*Task set*.
1. Decide whether each statement agrees with the passage on context-free grammars: (a) context-free grammars are a method for generating part-of-speech tags; (b) the CFG that a sentence is applied to in order to generate a parse tree is produced automatically; (c) in the grammar, a sentence consists of a verb phrase followed by a noun phrase. Answer yes or no for each, quoting the deciding words of the passage.
2. Write what comes next in the passage on context-free grammars, picking up after its last line.

Its useful to have more than just simple corpus statistics about a word, but also vectorizable data about the *information* embedded within a word. Context-Free Grammars are a method used to generate "part of speech" (POS) tags which can help make vectorizing this dimension of lanugage possible. Its important to note that when discussing CFGs we are speaking in regard to *syntax* as shown above.  

A parse tree is generated by applying a senteance to a CFG that has been manually generated.

consider the following sentence: 

***"While hunting in Africa, I shot an elephant in my pajamas. How he got into my pajamas, I don't know."***

A grammar can be written for this sentence that provids multiple valid POS tag formats

- **S -> NP VP** A sentence (S) consists of a Noun Phrase (NP) followed by a Verb Phrase (VP).

*Supplied records*.
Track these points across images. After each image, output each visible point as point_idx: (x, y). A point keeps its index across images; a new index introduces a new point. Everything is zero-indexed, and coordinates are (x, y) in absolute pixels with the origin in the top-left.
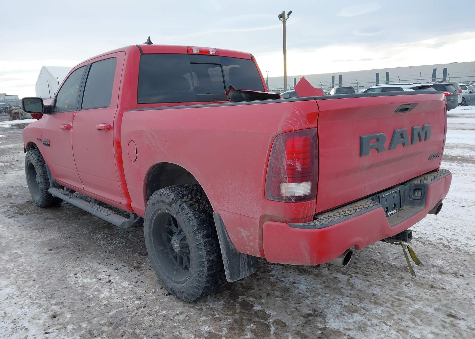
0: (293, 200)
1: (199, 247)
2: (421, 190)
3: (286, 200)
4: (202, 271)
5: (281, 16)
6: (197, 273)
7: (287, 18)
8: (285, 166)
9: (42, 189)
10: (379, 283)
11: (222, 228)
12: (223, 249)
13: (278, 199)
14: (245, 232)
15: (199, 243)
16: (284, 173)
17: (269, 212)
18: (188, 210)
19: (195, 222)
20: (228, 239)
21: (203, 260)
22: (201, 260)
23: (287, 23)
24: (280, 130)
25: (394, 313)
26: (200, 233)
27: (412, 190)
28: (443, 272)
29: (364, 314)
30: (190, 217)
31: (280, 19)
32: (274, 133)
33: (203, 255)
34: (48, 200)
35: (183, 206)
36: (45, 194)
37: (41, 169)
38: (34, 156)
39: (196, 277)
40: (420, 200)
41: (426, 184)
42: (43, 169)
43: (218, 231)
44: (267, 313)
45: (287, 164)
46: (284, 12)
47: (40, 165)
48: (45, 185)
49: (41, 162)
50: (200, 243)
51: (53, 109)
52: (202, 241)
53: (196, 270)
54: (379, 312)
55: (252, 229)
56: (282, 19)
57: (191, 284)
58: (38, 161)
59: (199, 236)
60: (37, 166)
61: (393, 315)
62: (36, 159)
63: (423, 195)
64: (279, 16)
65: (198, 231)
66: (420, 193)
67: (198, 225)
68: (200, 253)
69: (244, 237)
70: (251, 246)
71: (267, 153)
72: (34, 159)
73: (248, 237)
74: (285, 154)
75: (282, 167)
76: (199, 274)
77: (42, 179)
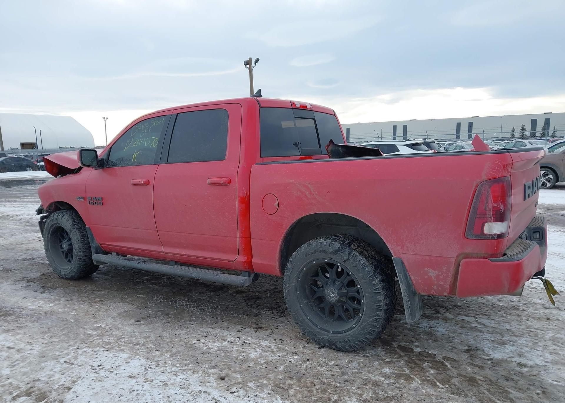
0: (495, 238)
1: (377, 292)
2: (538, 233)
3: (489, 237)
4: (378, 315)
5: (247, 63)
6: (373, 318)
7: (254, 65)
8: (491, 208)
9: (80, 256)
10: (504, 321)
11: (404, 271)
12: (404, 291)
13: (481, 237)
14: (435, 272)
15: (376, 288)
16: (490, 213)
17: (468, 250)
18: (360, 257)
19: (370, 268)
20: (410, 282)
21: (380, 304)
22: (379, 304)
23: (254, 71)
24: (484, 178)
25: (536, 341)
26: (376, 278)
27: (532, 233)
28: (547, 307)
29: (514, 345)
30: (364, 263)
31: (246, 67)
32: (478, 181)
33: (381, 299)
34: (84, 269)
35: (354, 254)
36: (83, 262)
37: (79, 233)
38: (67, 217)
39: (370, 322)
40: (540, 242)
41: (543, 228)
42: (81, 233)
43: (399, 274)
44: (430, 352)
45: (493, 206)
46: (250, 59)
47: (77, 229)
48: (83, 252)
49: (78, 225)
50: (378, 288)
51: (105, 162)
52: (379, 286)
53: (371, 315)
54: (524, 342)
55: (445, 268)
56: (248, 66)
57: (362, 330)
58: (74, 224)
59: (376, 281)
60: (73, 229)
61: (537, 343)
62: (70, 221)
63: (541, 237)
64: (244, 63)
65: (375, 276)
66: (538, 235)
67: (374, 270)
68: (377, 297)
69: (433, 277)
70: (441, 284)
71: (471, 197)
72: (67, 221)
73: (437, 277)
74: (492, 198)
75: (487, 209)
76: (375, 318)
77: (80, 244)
...
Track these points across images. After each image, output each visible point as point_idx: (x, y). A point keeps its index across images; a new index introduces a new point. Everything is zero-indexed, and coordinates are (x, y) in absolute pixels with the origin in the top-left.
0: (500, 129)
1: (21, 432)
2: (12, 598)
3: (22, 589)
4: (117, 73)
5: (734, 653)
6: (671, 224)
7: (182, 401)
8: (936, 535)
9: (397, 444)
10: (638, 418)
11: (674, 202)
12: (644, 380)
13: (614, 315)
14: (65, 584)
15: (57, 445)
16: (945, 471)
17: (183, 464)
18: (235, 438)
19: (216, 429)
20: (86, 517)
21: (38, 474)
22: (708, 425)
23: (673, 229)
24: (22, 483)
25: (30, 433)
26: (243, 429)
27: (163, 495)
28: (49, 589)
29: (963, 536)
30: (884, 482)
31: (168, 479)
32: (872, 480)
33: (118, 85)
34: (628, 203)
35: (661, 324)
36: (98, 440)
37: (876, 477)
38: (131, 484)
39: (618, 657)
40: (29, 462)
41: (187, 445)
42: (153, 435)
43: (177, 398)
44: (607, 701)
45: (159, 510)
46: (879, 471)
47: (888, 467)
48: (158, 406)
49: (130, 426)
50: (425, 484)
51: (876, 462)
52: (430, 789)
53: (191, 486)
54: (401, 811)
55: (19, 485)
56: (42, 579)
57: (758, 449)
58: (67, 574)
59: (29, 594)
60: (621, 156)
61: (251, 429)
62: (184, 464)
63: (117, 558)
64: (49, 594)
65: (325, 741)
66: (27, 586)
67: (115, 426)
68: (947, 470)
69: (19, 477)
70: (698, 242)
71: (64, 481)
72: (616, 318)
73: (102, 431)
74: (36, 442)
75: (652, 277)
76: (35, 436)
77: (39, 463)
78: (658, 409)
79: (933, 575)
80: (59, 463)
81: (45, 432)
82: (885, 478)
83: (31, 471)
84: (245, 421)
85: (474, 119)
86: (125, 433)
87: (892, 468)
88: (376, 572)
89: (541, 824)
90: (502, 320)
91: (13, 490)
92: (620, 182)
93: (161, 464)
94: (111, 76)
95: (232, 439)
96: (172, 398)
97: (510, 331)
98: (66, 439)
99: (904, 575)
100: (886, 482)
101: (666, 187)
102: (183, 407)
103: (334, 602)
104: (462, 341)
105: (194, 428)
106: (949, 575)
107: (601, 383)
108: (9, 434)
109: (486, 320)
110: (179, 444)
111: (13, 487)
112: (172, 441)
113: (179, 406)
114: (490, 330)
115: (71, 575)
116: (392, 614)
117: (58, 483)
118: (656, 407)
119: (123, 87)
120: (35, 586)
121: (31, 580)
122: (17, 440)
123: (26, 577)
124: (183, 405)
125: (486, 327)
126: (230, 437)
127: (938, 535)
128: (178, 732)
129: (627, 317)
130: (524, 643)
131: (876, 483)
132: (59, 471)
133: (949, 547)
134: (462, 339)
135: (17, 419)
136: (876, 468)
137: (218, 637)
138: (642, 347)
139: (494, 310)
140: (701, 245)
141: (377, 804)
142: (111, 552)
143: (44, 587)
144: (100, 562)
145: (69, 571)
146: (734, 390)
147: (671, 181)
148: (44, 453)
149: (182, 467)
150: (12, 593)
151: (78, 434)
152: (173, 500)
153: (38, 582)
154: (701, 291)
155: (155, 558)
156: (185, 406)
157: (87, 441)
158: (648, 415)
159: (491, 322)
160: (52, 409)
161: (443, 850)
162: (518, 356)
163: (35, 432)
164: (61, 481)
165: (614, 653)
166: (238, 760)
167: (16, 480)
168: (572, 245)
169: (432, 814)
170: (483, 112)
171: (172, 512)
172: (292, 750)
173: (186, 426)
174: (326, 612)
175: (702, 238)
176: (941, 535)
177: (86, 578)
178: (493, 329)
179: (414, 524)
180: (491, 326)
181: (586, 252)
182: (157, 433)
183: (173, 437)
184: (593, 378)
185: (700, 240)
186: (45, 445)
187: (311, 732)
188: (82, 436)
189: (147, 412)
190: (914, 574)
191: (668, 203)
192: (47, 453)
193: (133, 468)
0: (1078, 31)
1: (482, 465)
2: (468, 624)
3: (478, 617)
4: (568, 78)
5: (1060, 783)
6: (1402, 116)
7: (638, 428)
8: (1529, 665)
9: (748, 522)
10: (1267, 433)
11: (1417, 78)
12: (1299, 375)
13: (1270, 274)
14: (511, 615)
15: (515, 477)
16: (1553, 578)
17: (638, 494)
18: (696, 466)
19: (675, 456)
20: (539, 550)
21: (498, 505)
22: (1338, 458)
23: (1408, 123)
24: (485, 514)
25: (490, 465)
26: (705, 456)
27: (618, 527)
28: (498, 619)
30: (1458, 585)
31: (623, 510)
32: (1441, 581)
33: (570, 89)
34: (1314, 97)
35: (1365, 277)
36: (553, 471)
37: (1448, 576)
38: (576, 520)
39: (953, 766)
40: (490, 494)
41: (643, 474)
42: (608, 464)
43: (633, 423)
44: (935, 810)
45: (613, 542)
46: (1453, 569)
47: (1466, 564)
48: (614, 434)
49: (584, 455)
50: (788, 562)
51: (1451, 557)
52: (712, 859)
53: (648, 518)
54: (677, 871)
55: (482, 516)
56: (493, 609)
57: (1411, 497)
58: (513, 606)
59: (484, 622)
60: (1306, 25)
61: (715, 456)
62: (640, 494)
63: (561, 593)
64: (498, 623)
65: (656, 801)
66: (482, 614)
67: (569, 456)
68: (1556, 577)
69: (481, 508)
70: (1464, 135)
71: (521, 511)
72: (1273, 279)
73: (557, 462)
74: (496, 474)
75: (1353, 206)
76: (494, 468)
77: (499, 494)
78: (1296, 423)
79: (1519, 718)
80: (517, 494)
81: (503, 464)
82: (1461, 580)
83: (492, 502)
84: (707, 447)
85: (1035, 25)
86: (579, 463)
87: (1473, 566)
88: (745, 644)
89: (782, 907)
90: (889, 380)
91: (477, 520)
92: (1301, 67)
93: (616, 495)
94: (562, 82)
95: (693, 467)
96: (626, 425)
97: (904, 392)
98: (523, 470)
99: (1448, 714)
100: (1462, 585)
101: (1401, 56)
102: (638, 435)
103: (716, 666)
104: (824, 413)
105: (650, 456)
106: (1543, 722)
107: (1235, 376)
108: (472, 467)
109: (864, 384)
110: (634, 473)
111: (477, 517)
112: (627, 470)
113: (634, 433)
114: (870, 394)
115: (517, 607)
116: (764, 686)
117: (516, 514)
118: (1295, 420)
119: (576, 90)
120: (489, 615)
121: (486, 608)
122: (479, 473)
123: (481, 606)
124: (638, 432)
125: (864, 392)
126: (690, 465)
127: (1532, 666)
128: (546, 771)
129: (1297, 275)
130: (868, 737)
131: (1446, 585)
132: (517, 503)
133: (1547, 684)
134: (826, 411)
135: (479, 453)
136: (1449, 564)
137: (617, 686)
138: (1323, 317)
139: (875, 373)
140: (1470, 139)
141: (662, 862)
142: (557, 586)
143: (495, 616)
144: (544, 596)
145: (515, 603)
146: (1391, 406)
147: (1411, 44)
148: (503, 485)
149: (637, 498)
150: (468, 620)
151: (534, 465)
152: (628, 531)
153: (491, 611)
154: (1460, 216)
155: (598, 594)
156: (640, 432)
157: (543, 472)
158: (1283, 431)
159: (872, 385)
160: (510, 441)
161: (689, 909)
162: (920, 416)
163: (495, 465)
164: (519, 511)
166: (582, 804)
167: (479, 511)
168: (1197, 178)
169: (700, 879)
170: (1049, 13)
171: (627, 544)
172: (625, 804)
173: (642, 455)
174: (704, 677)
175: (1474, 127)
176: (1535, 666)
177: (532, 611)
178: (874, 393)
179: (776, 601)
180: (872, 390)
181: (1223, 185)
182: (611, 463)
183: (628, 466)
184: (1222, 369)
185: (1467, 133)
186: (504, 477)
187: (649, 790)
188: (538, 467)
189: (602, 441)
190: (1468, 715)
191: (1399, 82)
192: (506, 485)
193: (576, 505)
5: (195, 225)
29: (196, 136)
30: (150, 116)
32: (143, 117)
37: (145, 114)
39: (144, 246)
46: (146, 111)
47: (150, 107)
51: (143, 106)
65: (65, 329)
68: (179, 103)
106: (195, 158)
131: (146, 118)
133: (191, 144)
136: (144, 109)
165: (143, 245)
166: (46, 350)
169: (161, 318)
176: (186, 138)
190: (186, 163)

*Task-by-task results*.
1.
(a) Yes: "Context-Free Grammars are a method used to generate"
(b) No: "a CFG that has been manually generated"
(c) No: "A sentence (S) consists of a Noun Phrase (NP) followed by a Verb Phrase (VP)."

2.
- **PP -> P NP A** Prepositional Phrase (PP) consists of a Preposition (P) followed by a Noun Phrase (NP)  
- **NP -> Det N | Det N PP | 'I'** A Noun Phrase (NP) can consist of:  
    - a Determiner (Det) followed by a Noun (N), or (as denoted by |)  
    - a Determiner (Det) followed by a Noun (N), followed by a Prepositional Phrase (PP), or  
    - The token 'I'.
- **VP -> V NP | VP PP** A Verb Phrase can consist of:
    - a Verb (V) followed by a Noun Phrase (NP) or
    - a Verb Phrase (VP) followed by a Prepositional Phrase (PP)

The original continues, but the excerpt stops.